Adani Ports and Special Economic Zones Ltd.’s shares surged after the unit of billionaire Gautam Adani acquired its 12th Indian port cementing its dominance of the sector.

The company’s shares jumped as much as 10% before paring some of the gains. They were up 3.1% at the close of trade in Mumbai. Adani Ports will acquire a 31.5% stake in Gangavaram Port Ltd. from a unit of Warburg Pincus LLC for 19.54 billion rupees ($269 million), it said in a statement Wednesday.

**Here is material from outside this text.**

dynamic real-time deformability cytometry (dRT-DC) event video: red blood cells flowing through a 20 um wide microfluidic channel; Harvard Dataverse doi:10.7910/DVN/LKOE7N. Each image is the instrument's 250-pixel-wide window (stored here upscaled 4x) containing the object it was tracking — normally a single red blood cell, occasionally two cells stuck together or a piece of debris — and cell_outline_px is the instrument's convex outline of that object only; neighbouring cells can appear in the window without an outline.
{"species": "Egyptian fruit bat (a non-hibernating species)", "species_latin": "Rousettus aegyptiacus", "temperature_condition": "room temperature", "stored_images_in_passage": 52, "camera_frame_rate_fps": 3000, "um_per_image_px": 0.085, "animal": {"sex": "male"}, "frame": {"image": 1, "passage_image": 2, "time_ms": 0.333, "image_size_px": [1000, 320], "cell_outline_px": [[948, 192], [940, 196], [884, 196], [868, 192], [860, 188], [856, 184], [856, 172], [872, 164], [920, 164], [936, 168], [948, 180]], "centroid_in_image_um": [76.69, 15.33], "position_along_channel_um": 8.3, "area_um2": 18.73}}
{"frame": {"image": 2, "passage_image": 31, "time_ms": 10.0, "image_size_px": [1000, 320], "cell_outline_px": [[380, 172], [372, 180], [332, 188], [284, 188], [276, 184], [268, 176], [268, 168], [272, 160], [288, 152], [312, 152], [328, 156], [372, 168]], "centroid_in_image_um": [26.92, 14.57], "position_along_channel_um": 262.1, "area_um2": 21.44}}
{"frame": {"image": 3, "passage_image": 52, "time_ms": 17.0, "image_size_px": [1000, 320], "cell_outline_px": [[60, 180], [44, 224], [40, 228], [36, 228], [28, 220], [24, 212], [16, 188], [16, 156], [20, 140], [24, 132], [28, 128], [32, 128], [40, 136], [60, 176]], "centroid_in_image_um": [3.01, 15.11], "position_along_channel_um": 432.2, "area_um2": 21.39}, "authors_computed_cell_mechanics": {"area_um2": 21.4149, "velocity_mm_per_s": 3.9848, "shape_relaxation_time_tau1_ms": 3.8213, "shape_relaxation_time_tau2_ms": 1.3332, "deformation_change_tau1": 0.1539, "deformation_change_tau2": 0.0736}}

Adani Ports is also in talks with Gangavaram’s founder to acquire their 58.1% shares in the company.

Adani’s Shares Surge as India Port Deal Boosts Dominance

The acquisition will help India’s second-richest man grab 30% of the nation’s port industry just as India’s exports and imports gain momentum. Overseas sales of engineering goods, gems and jewelry, iron ore and textiles are reviving following the pandemic-induced recession.

“The control over the ports will give them an extraordinary advantage in lowering the total unit cost for their customers,” said Mathew Antony, managing partner of Mumbai-based Aditya Consulting, an advisory firm specializing in infrastructure, ports and logistics. “It is a significant step toward their aspiration to become a global player in the Asia Pacific and MENA region, after capturing the Indian coastal lines.”

Gangavaram is a deep-draft port on India’s east coast with connectivity to the country’s eastern, central and southern markets and has one of the lowest operating costs among the nation’s ports, Adani said in an investor presentation Wednesday.

Adani has added $15.6 billion to his wealth this year, according to the Bloomberg Billionaires Index, the most in the world.

Adani Ports completed the acquisition of Dighi Port Ltd. in the western Indian state of Maharashtra last month.